In some cases, the seller might work with you. Your Realtor can help you negotiate this request. If the seller is willing to lower the price after a low appraisal, a real estate agent can handle the negotiations for you. Your Realtor can negotiate for the Seller to buy a home warranty in lieu of paying for certain repairs.
A Closing Date Is A Moving Target
Be prepared for the closing schedule to shift. In the majority of cases, your closing schedule will change at some point based on what you find during the inspection process, as well as how quickly your loan application process goes. The only exception is if you are buying a new construction with no issues. Be prepared, but don’t let it frustrate you.
The Closing Schedule Explained
Here is the timeline you can expect after your offer is accepted:
1. Offer accepted: The moment the seller formally accepts your offer. Celebrate!
2. Transfer initial deposit: After your offer is accepted, you will have from one to three business days to transfer the earnest money deposit. Typically, the earnest money deposit can be whatever is negotiated in the offer contract of the home purchase price.
3. Complete all inspections: During this process, you’ll inspect the home for structural issues. You will have a due diligence period to do this in.
4. Appraisal deadline: Your lender will typically schedule a certified appraiser to evaluate the property. Usually the appraisal will be about two weeks after the offer is accepted. Could be longer if you have to have to use any special loan which requires a specific appraiser.
5. Loan approval deadline: This is important for both sides. As a buyer, you want to know the terms of the loans available to you. The seller wants to know that you have the financing to afford the purchase. In the offer contract, there is financing contingency period. If your lender doesn’t approve your loan, you can cancel the purchase before this deadline.
6. Final walkthrough: During the final walkthrough, you’ll be able to make sure that the home’s condition hasn’t changed since your last visit or the Seller has done the repairs that were necessary to the home.

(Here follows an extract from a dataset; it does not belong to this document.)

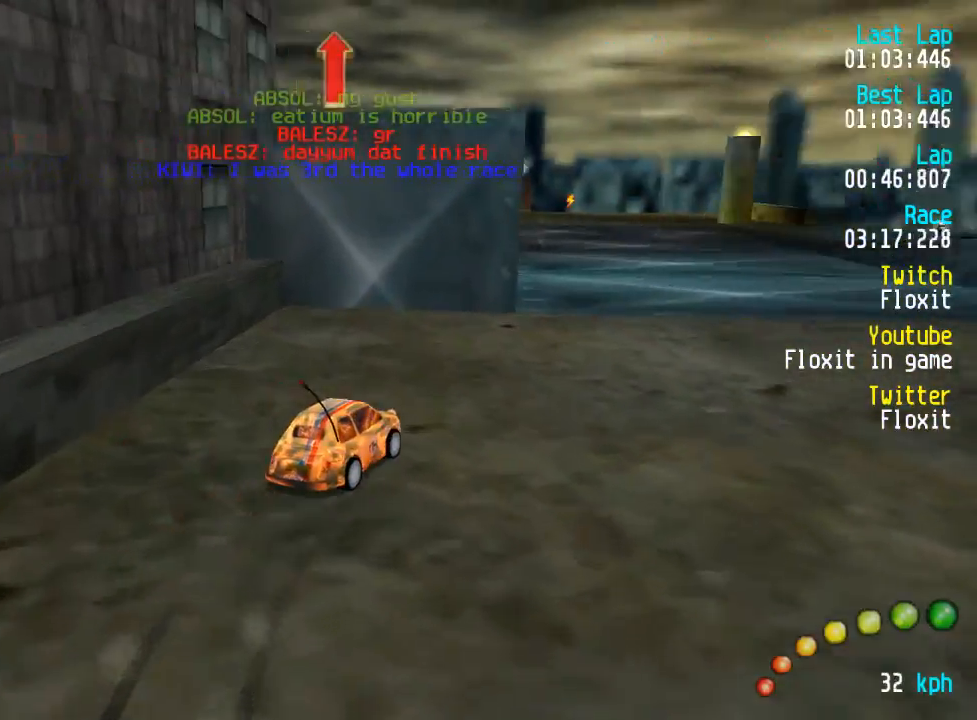
Gameplay with a controller (Xbox layout); each line is a JSON object with the inputs held at the frame after it (dt_ms = milliseconds from this image to that frame). "events" lists button and stick changes between this image and that frame as [ms after this image, input, new state], when the widget could be followed in between.
{"dt_ms": 500, "buttons": ["A"], "left_stick": "center", "right_stick": "center"}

7. Sign and transfer funds: During this step, you will sign all of the loan and closing documents and wire transfer the rest of the down payment into the escrow account. In Georgia, unless specified in the contract, the closing attorney represents the mortgage bank or investor and is obligated to explain everything to both buyer and seller during Closing. Once your closing attorney verifies the transfer of funds, you are the new owner. The escrow ends at this time and the keys to the home are handed to you.
8. Closing and recording of title: In this final step the county clerk date-stamps and records the property deed and the property legally shows that the property has changed hands. This is the public notice of sale.
Once you’ve completed this timeline, you have finished the home-buying process and are now officially the owner.